Le grand orgue de la cathédrale Notre-Dame, composé de 8 000 tuyaux répartis en 115 jeux, vient d’être déposé afin d’être nettoyé et rénové, pour ôter notamment la poussière de plomb qui s’est déposée lors de l’incendie du 15 avril 2019. Une opération délicate pour l’instrument. Christian Lutz, organologue, technicien-conseil auprès des monuments historiques, mandaté par l’établissement public pour réaliser la maîtrise d’œuvre du chantier de dépose du grand orgue explique que "l’instrument est fragile. Les tuyaux de métal sont faits d’un alliage de plomb et d’étain.
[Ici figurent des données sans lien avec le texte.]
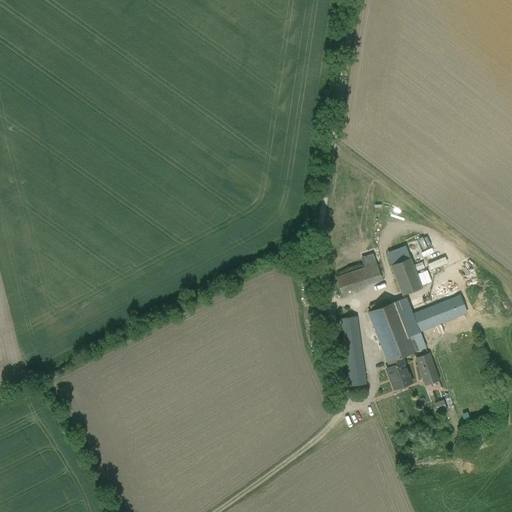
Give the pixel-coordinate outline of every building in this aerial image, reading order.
[(410,257),(389,264),(401,294),(421,286),(410,257)] [(373,264),(361,268),(364,277),(376,274),(373,264)] [(456,285),(406,303),(415,330),(405,333),(407,337),(467,315),(456,285)] [(404,299),(368,312),(386,361),(400,356),(412,352),(407,337),(405,333),(415,330),(406,303),(404,299)] [(356,316),(340,318),(350,386),(365,384),(356,316)] [(428,354),(415,359),(424,385),(437,381),(428,354)] [(400,356),(386,361),(388,368),(385,369),(392,389),(410,383),(400,356)]
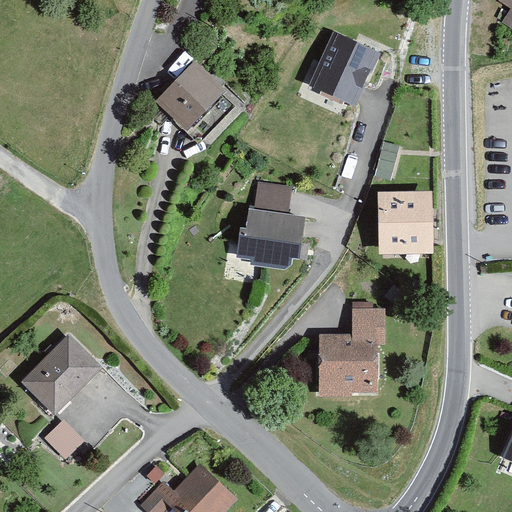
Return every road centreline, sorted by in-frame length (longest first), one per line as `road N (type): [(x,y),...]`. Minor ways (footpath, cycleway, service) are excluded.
road 1 (unclassified): [(322,511),(194,398),(117,302),(100,226),(101,169),(151,0)]
road 2 (tertiary): [(406,511),(430,476),(457,393),(457,0)]
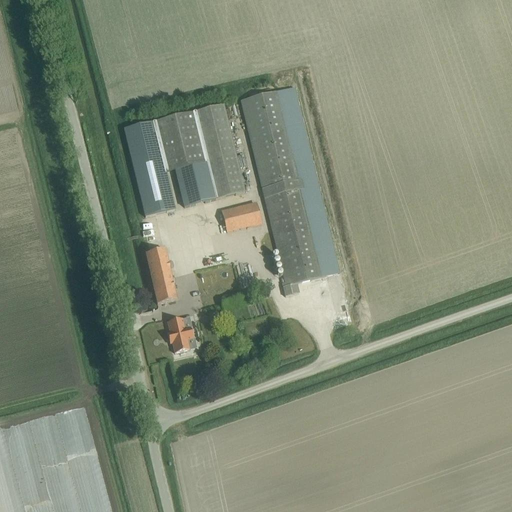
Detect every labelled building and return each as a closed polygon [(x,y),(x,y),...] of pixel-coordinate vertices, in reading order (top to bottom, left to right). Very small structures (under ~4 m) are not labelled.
[(285,298),(298,294),(296,285),(326,278),(280,93),(240,103),(285,284),(282,285),(285,298)] [(224,106),(193,114),(206,164),(215,201),(245,193),(224,106)] [(175,172),(206,164),(193,114),(153,123),(165,174),(175,172)] [(174,211),(165,174),(153,123),(124,130),(145,218),(174,211)] [(184,208),(215,201),(206,164),(175,172),(184,208)] [(247,206),(252,228),(262,226),(256,204),(247,206)] [(164,235),(153,238),(155,244),(165,241),(164,235)] [(157,306),(167,304),(177,301),(165,251),(145,255),(157,306)] [(226,309),(244,305),(242,294),(223,298),(226,309)] [(182,321),(167,324),(169,334),(167,334),(170,345),(172,345),(174,354),(189,351),(187,342),(192,340),(190,329),(184,330),(182,321)]
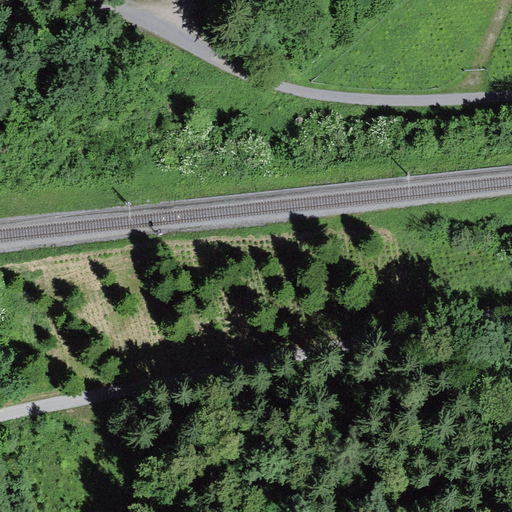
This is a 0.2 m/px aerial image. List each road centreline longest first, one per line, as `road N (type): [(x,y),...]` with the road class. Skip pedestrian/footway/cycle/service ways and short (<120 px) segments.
road 1 (track): [(0,417),(511,314)]
road 2 (track): [(84,0),(280,87),(375,99),(511,95)]
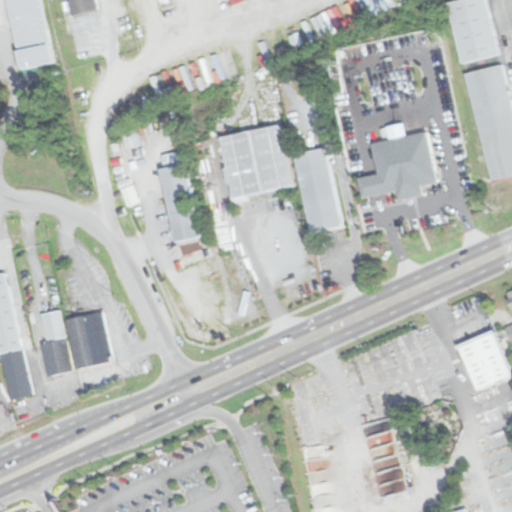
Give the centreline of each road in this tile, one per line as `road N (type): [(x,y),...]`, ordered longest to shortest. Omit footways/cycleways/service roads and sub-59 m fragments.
road 1 (primary): [(188,391),(511,245)]
road 2 (residential): [(0,198),(45,199),(98,226),(122,257),(188,391)]
road 3 (primary): [(188,391),(127,406),(0,462)]
road 4 (primary): [(31,475),(139,427),(188,391)]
C’est un métal qui est assez mou donc à chaque choc, il peut y avoir une bosse, il peut y avoir une déformation. Ca demande une extrême prudence. Il faut y aller avec les plus grands soins comme si c’étaient des pièces de musée. En même temps, c’est un instrument qui a été fait par les meilleurs facteurs d’orgue de l’époque. On peut donc estimer que la tuyauterie est d’une très grande qualité. Ce n’est pas une fragilité comme dans d’autres instruments de facture moindre."
De son côté, Mario D’Amico, Facteur d’orgue au sein de l’atelier Quoirin et chef du chantier de dépose du grand orgue, précise qu'il a fallu s’adapter à l’instrument édifié en 1733 : "si on stocke les tuyaux de manière horizontale, ils vont se déformer. On va perdre l’harmonique. C’est pour ça que tout est stocké à la verticale. On a construit presque 300 caisses, remplies de bulles et de matériaux amortisseurs, pour emballer tous les tuyaux."
La restauration, qui va débuter en 2021, risque d’être longue selon Christian Lutz puisque "les tuyaux, qui sont pour l’instant entreposés dans des containers, vont être transportés dans l’atelier ou les ateliers des facteurs d’orgues qui seront retenus à l’issue d’un appel d’offre. Ca consistera essentiellement à décontaminer toutes les pièces qui ont été empoussiérées. Il faudra aussi restaurer certains éléments qui ont été abîmés, peut-être déjà avant l’incendie, notamment les sommiers qui sont ces pièces de bois sur lesquels reposent les tuyaux, ainsi que les soufflets. Certaines parties non décontaminables devront être remplacées, par exemple la peau de mouton qui sert en fait de joint d’étanchéité. Il faudrait la laver à grande eau mais dans ce cas, elle se déforme complètement. Ce n'est donc pas possible. Toutes les peaux devront être remplacées."
Pour Mario D’Amico, l’opération est également délicate : "la restauration d’un orgue de cette taille va prendre probablement deux ans de travail. C'est l'orgue le plus grand de France. Après, l’installation à la cathédrale et l’harmonie peuvent prendre huit mois à un an. C’est un système hyper complexe pour tout remettre à sa place et qu’il soit bien réglé. Ca peut prendre des mois et des mois de travail. "
Le grand orgue de Notre Dame est, pour le moment, déposé dans un entrepôt dont le lieu est tenu secret afin de ne pas attiser les convoitises de toutes sortes. Sa restauration devrait durer jusqu’en 2024, conformément aux souhaits d’Emmanuel Macron énoncés lors de son allocution télévisée, au lendemain de du sinistre qui a ravagé la cathédrale. Si tous les délais sont respectés, le grand orgue de Notre-Dame devrait résonner à nouveau au sein de la cathédrale le 16 avril 2024, soit cinq ans jour pour jour après l’incendie.